Has any body else provided a free “Percolator-like” system :
Although Cassandra has promised to provide a trigger functionality soon, they’ve not done so yet, but other similar ideas was introduced like Yahoo’s S4 (which is Apache project now), which is introducing a similar functionality to Percolator, but it’s not very integrated with the data stores, and is providing external monitoring for events to update data stores based on them, and also a System called Storm, provided to the community by Twitter, which it’s main focus is providing out-of-the-box support, for handling incoming stream of tweets, and update a data-store as appropriate, but still not the same thing provided by percolator.

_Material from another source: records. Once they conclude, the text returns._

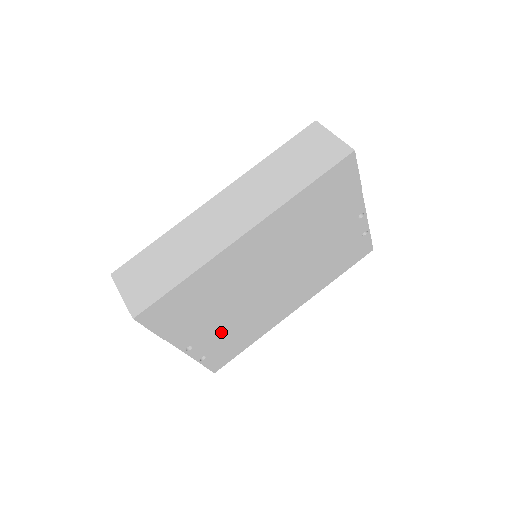
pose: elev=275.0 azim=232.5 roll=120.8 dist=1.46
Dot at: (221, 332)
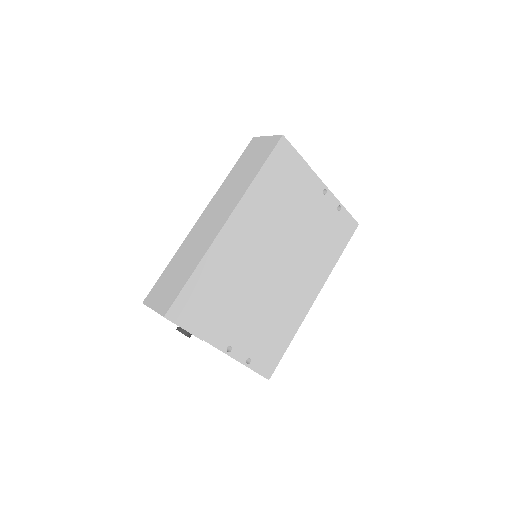
Dot at: (252, 328)
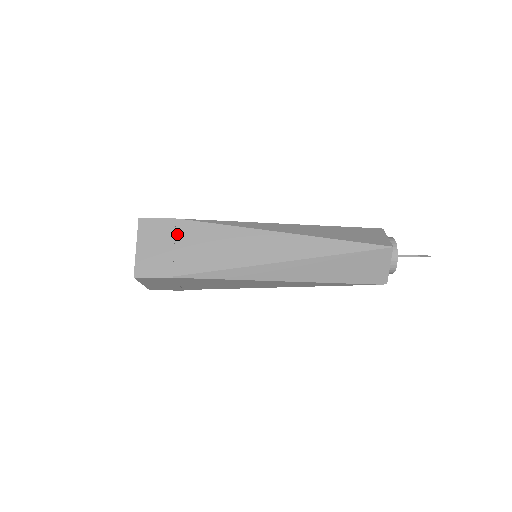
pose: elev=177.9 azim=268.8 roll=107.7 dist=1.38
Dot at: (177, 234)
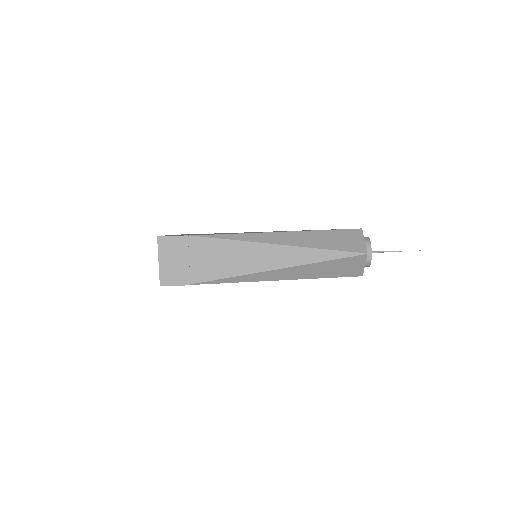
Dot at: (190, 249)
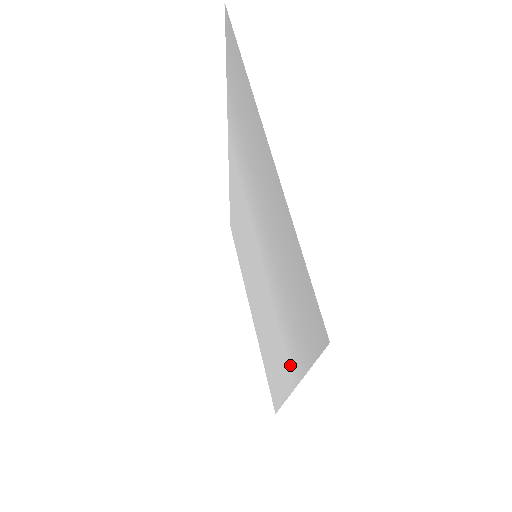
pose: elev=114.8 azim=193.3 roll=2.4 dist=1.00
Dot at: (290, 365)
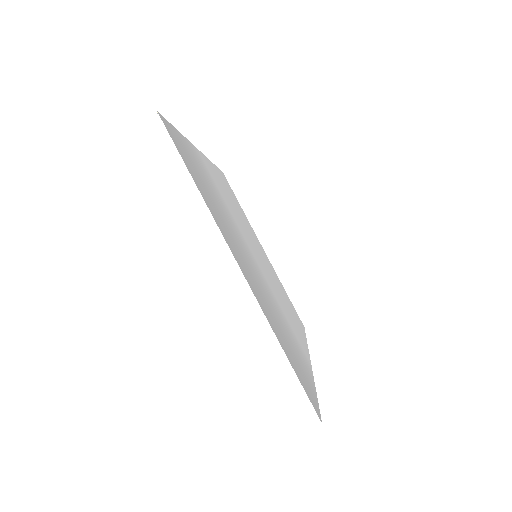
Dot at: (304, 353)
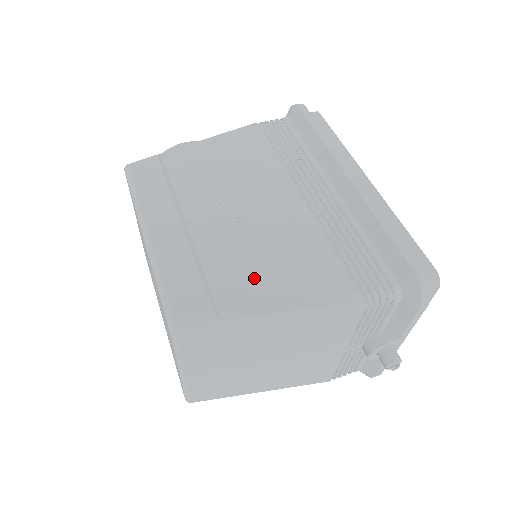
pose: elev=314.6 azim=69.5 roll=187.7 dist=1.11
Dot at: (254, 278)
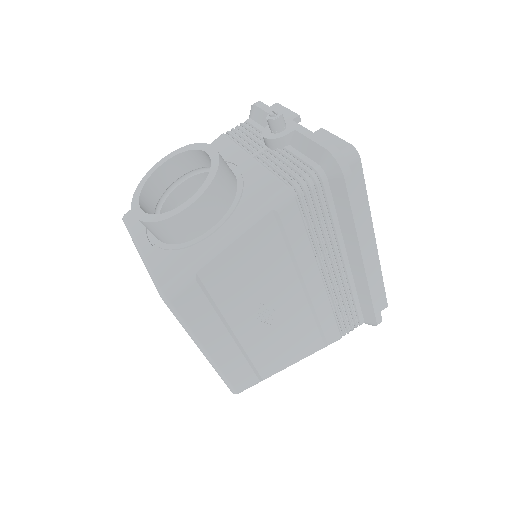
Dot at: (283, 351)
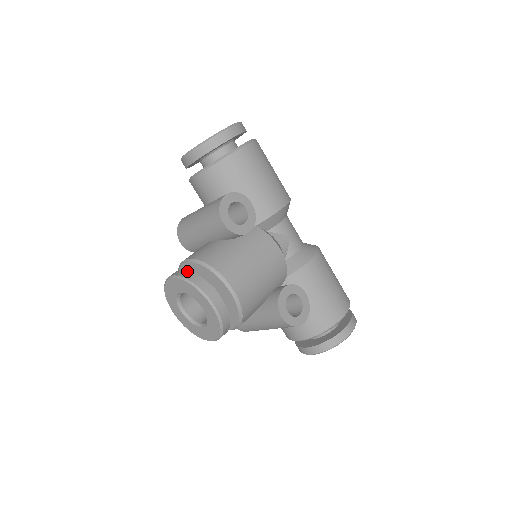
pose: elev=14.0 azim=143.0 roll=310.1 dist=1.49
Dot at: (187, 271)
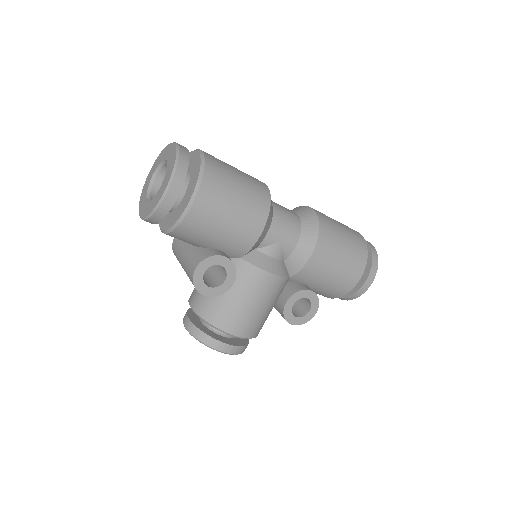
Dot at: (194, 327)
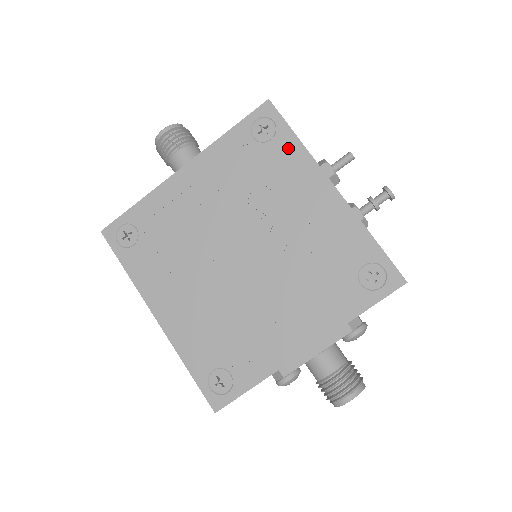
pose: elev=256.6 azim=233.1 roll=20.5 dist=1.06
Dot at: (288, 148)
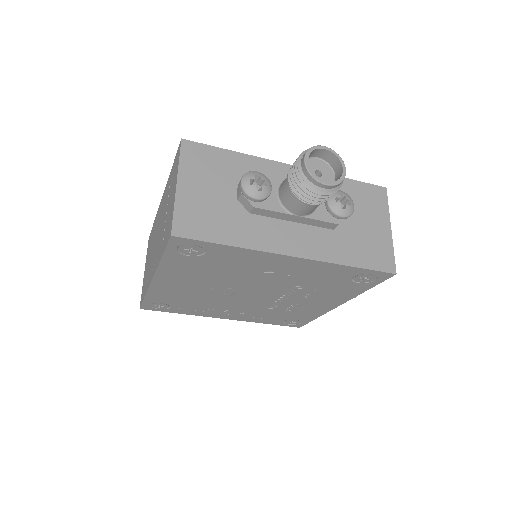
Dot at: (356, 289)
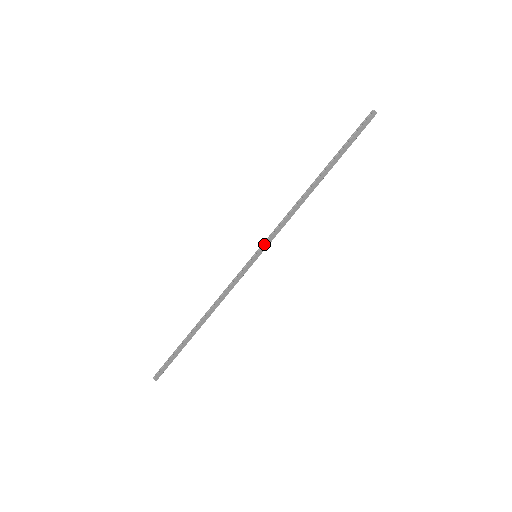
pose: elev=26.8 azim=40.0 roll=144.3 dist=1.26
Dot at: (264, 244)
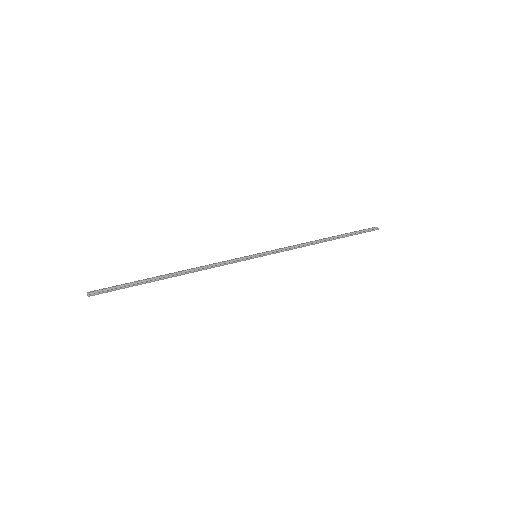
Dot at: (268, 251)
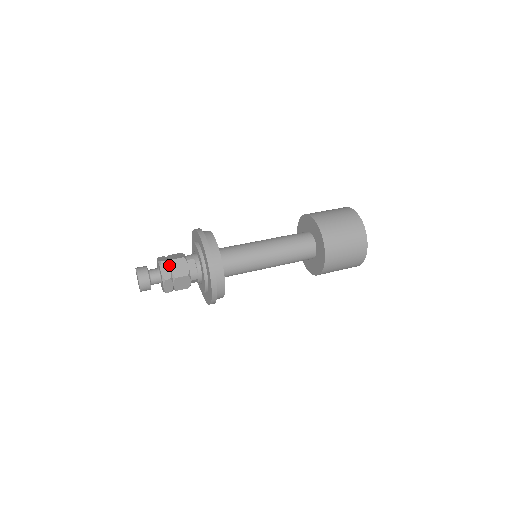
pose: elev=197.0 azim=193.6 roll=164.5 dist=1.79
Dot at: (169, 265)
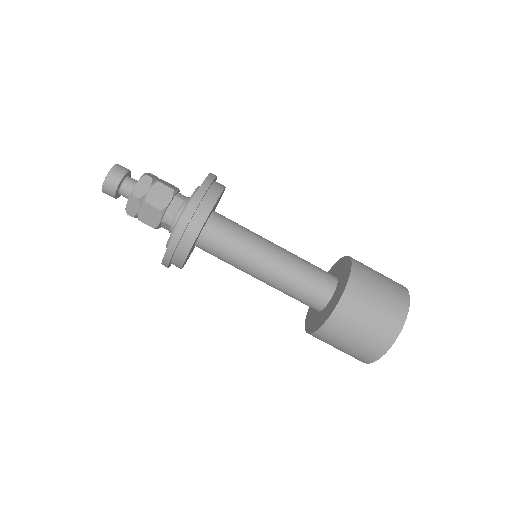
Dot at: (151, 184)
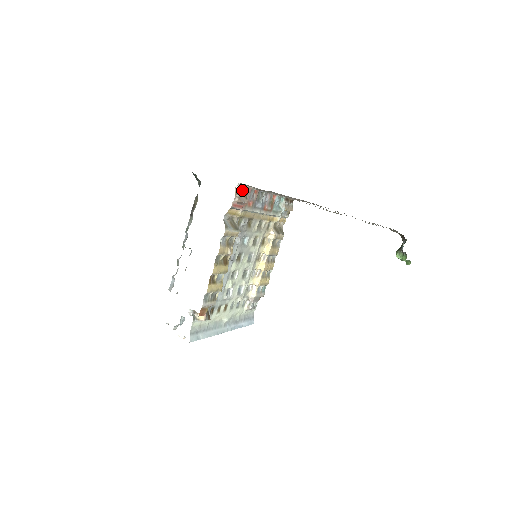
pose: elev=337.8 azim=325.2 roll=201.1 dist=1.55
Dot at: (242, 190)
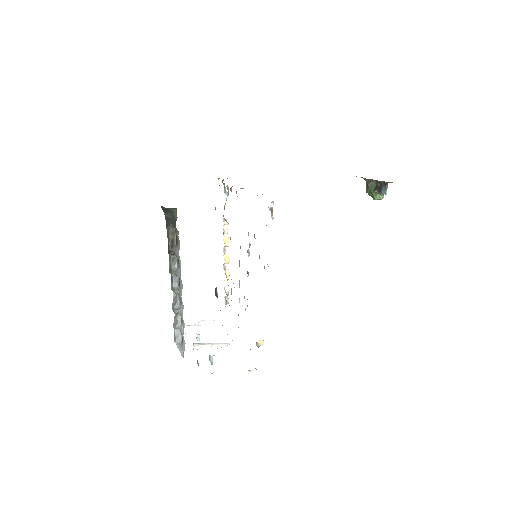
Dot at: occluded
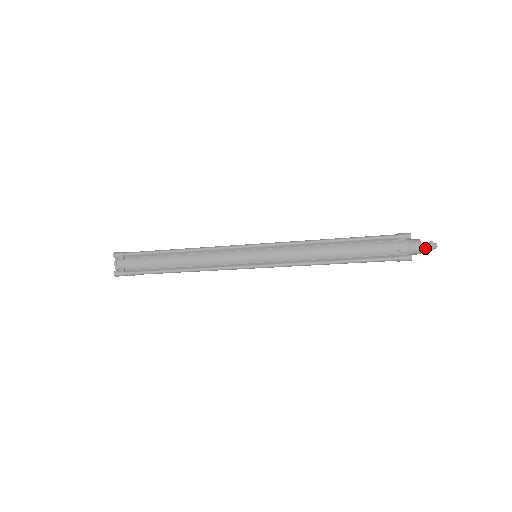
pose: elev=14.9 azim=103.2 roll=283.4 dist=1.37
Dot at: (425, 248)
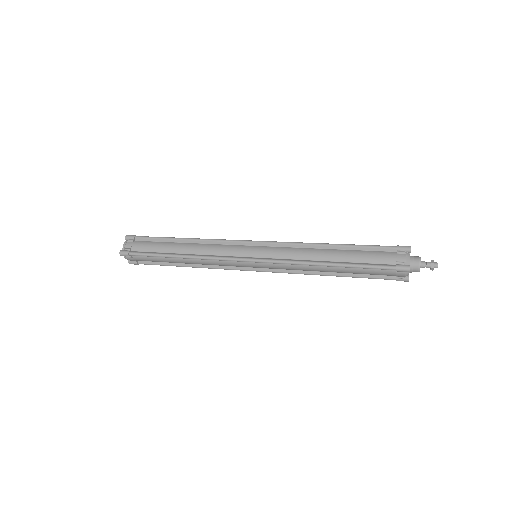
Dot at: (425, 266)
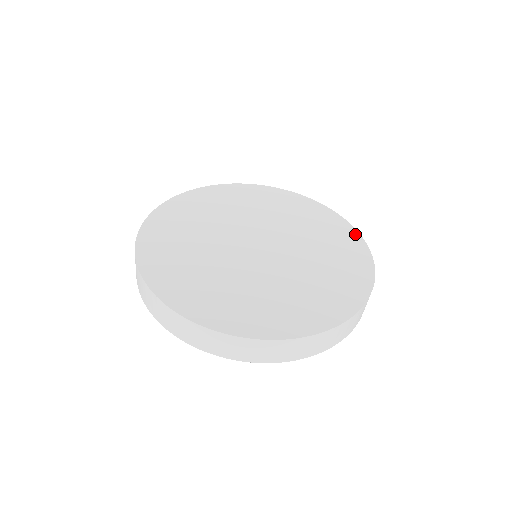
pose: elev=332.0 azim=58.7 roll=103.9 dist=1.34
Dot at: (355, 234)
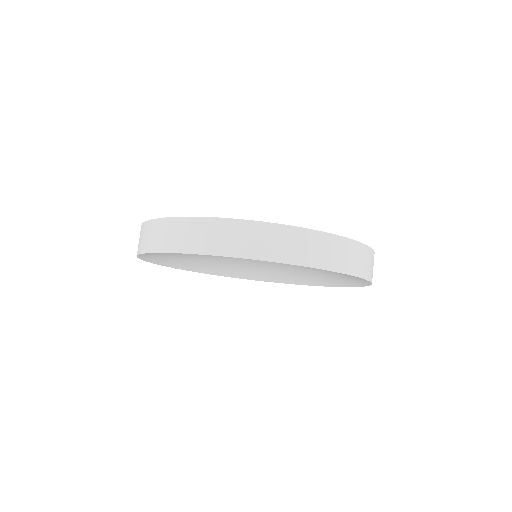
Dot at: occluded
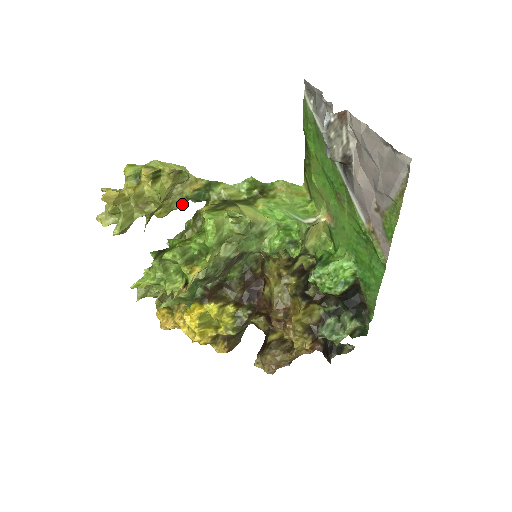
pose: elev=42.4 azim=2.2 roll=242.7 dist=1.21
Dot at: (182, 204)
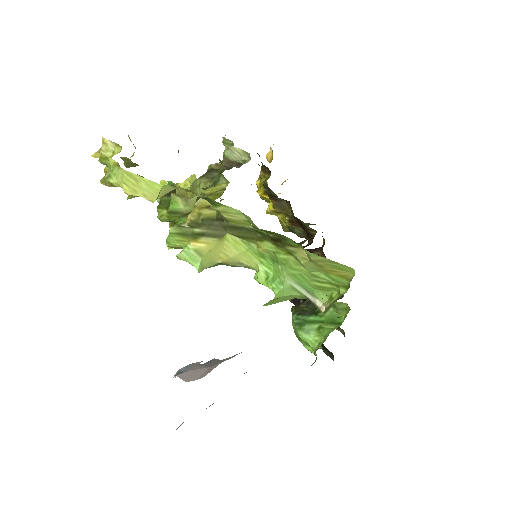
Dot at: occluded
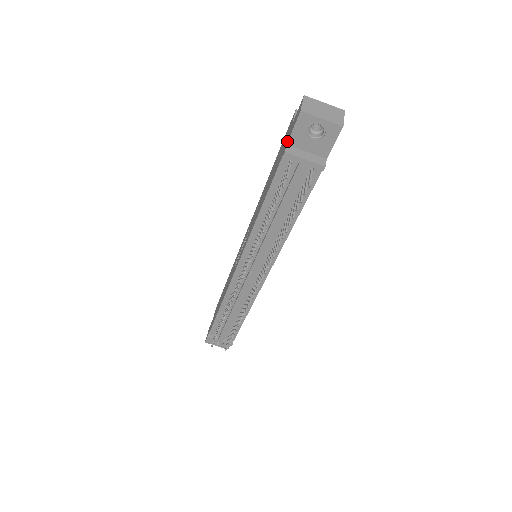
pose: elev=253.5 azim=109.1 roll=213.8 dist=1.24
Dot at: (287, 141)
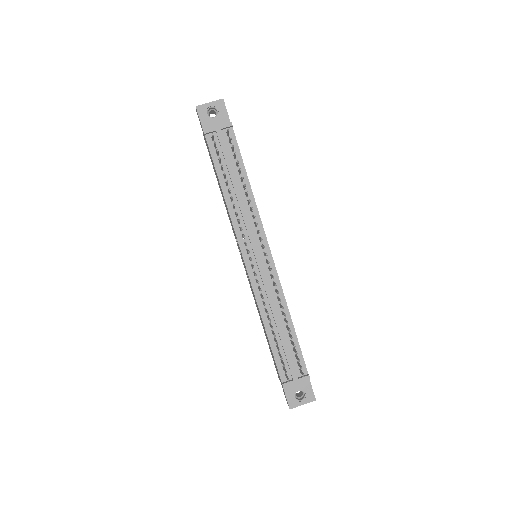
Dot at: (203, 132)
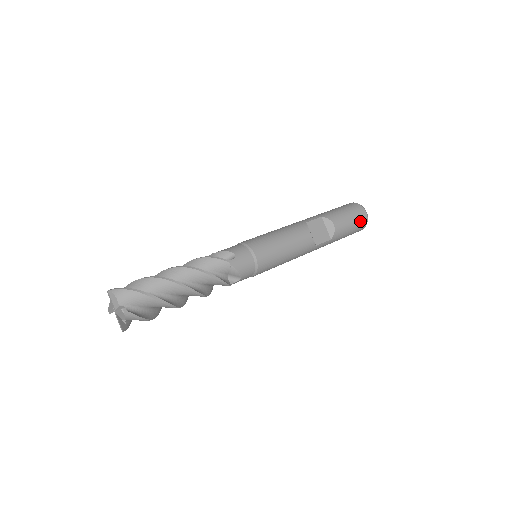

Google again! , introducing Pregel (2010):
Both patch processing systems like hadoop and online data stores, fail when it comes to the need to process data having a graph nature (like friends network, or web sites relation ships), and that’s what Pregel doing, it provides support for such types of processing,
Another interesting idea from Google, Dremel (2010):
After the introduction of online data-stores (BigTable…etc), here comes the need for online data processing, Dremel, which provides a tree like structure for query processing, and take a column based approach to pass the data through the tree, so that instead of moving every thing across the tree, only the needed data is passed, then Google has provided a hosted service called BigQuery, which is providing real-time analytics based on Dremel.
Not only google, SAP was here too, SAP HANA (2010):
Around the same time, Dremel was announced, SAP also has announced a similar online processing service called SAP HANA and provided it as a hosted service also, but as part of a complete data analysing and processing suite.
Spark stack :
Spark has also provided it’s own stack, which is parallel to Hadoop’s stack, but claiming to be more than 10x faster, due to depending more on memory and optimising the communication layer, it provides the following components :
Shark (Hive like implementation)
Mlib (Machine Learning)
GraphX (Pregel-like graph processing)
Other Names :
Those aren’t every thing, a lot of other names and system has emerged too :
Facebook’s Skuba (Dremel like realtime-DB)
Gigraph (Pregel like, graph processing tool)
And a lot more others, which you can find in the following link :
The point from the article is highlighting the history of the tools we use today to process and analyse BigData, it’s not a complete map of the available tool (although I intend to provide such map soon).
The point that should be clear from this article, is that, BigData is not only about Hadoop, it’s way more than that.
organisations and people intending to learn and leverage BigData Analytics should recognise that fact, and recognise that although Hadoop is one of the oldest and most mature tools out there, it has a limited real need, and a lot other variations can be leveraged to achieve maximum performance.